Let $Q\in \mathbb{R}^{3\times 3}$ be a $3$D rotation matrix, and let $f(Q) = Y_1(Q)\cdots Y_n(Q) x \in R^{n}$ be a function that maps a rotation matrix to a vector in $\mathbb{R}^n$ where $Y_i(Q)$ are matrices that are a function of $Q$ and $x$ a constant vector, what is the derivative of $f$ with respect to $Q$:

$$\frac{\partial f}{\partial Q}$$.

Thank you!

Answer 1

In general, if you have a function $F:V\to W$ between two normed vector spaces (say over the field $\Bbb{R}$), then given a point $\alpha\in V$, the derivative $DF_{\alpha}$ (also commonly denoted as $dF_{\alpha}$) is by definition a linear transformation $V\to W$; i.e $DF_{\alpha} \in \mathcal{L}(V,W)$, so you can evaluate on a vector $v\in V$ to get $DF_{\alpha}(v) \in W$.

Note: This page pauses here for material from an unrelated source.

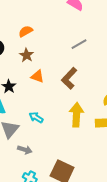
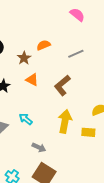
orange semicircle: (26, 31) -> (44, 45), moved
gray arrow: (25, 150) -> (39, 147), moved

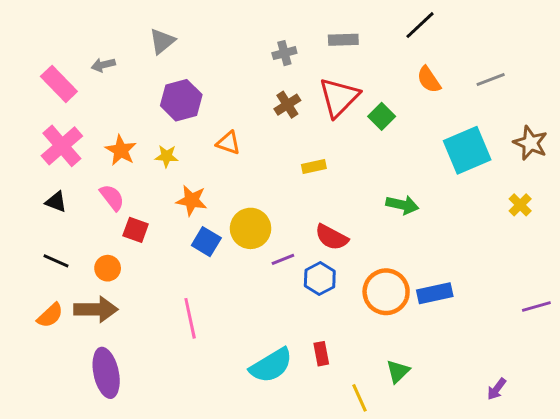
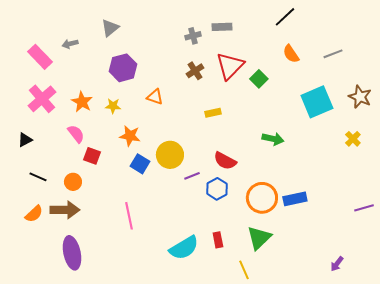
gray rectangle: (343, 40) -> (222, 27), moved
black triangle: (56, 202) -> (25, 140), moved, turned -49
green triangle: (398, 371) -> (259, 238), moved, size x1.5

Now with this introduction out of the way, all the familiar rules of differential calculus (eg chain rule, product rule etc) all work as usual. In your case, $V= M_{n\times n}(\Bbb{R})$ and $W = \Bbb{R}^n$, and so the product rule (differentiate each function successively and leave all others untouched, in the same order) implies that \begin{align} Df &= \sum_{k=1}^n Y_1\cdots Y_{k-1} \cdot(DY_k)\cdot Y_{k+1} \cdots Y_n \cdot x. \end{align} This is a slightly condensed notation, where we do not say where things are being evaluated. If we want to be slightly more explicit, then for all $Q,\xi\in V$ we have \begin{align} Df_Q[\xi] &= \sum_{k=1}^n Y_1(Q)\cdots Y_{k-1} \cdot(DY_k)_Q[\xi]\cdot Y_{k+1}(Q) \cdots Y_n(Q) \cdot x \quad \in W \end{align} Without further information, this is about as simple as it can get.

This is a huge amount of information, because $Df_Q\in \mathcal{L}(V,W) = \mathcal{L}(M_{n\times n}(\Bbb{R}), \Bbb{R}^n)$ is a linear transformation between spaces of large dimension, and if you were to try to represent this linear transformation as a matrix, it would be very ugly very quickly (any matrix representation of this linear map will be of size $n\times n^2$), so unless you really need to write in matrix form, I would avoid it.

Answer 2

$ \def\LR#1{\left(#1\right)} \def\op#1{\operatorname{#1}} \def\trace#1{\op{Tr}\LR{#1}} \def\qiq{\quad\implies\quad} \def\p{\partial} \def\grad#1#2{\frac{\p #1}{\p #2}} \def\gradLR#1#2{\LR{\grad{#1}{#2}}} \def\A{{\cal A}}\def\B{{\cal B}}\def\C{{\cal C}} $Introducing the partial product notation $$\eqalign{ P_{i,j} &= Y_{i}\;Y_{i+1}\cdots Y_{j}\qquad&(i\le j) \\ &= I &(i>j) \\ }$$ the differential and gradient of the function can be calculated as $$\eqalign{ df &= \sum_{k=1}^n P_{1,k-1}\:dY_k\:(P_{k+1,n}\:x) \\ &= \sum_{k=1}^n \Big[P_{1,k-1}\star(P_{k+1,n}\:x)\Big]:dY_k \\ &= \sum_{k=1}^n\Big[P_{1,k-1}\star(P_{k+1,n}\:x)\Big]:\gradLR{Y_k}{Q}:dQ \\ \grad{f}{Q} &= \sum_{k=1}^n\Big[P_{1,k-1}\star(P_{k+1,n}\:x)\Big]:\gradLR{Y_k}{Q} \\ }$$ where $(\star)$ denotes the tensor product and $(:)$ is the double-dot product $$\eqalign{ &\B = A\star X \qiq \B_{ijkl} = A_{ij} X_{kl} \\ &G=M:\B \qiq G_{kl} = \sum_{i}\sum_{j} M_{ij}\B_{ijkl} \\ }$$

Since you didn't specified the $Y_k$ functions, I will assume that you already know how to calculate those tensor-valued gradients $\gradLR{Y_k}{Q}$